(Saved entries)
--

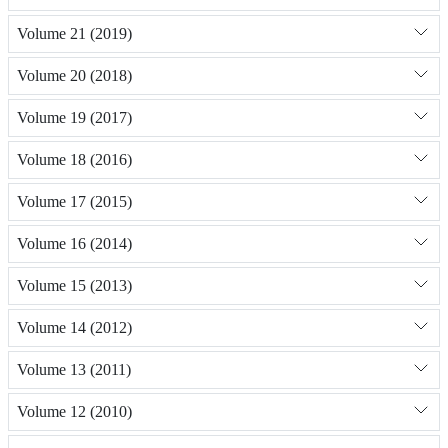
Volume 21 (2019)
Volume 20 (2018)
Volume 19 (2017)
Volume 18 (2016)
Volume 17 (2015)
Volume 16 (2014)
Volume 15 (2013)
Volume 14 (2012)
Volume 13 (2011)
Volume 12 (2010)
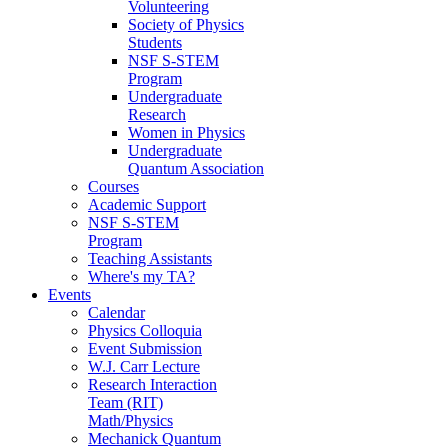
Volunteering
Society of Physics
Students
NSF S-STEM
Program
Undergraduate
Research
Women in Physics
Undergraduate
Quantum Association
Courses
Academic Support
NSF S-STEM
Program
Teaching Assistants
Where's my TA?
Events
Calendar
Physics Colloquia
Event Submission
W.J. Carr Lecture
Research Interaction
Team (RIT)
Math/Physics
Mechanick Quantum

--

### What to produce:
Reproduce every line of text from all the data above, keeping each word and line unchanged. Leave the pictures out of your answer.

### Completed task:
Volume 21 (2019)
Volume 20 (2018)
Volume 19 (2017)
Volume 18 (2016)
Volume 17 (2015)
Volume 16 (2014)
Volume 15 (2013)
Volume 14 (2012)
Volume 13 (2011)
Volume 12 (2010)
Volunteering
Society of Physics
Students
NSF S-STEM
Program
Undergraduate
Research
Women in Physics
Undergraduate
Quantum Association
Courses
Academic Support
NSF S-STEM
Program
Teaching Assistants
Where's my TA?
Events
Calendar
Physics Colloquia
Event Submission
W.J. Carr Lecture
Research Interaction
Team (RIT)
Math/Physics
Mechanick Quantum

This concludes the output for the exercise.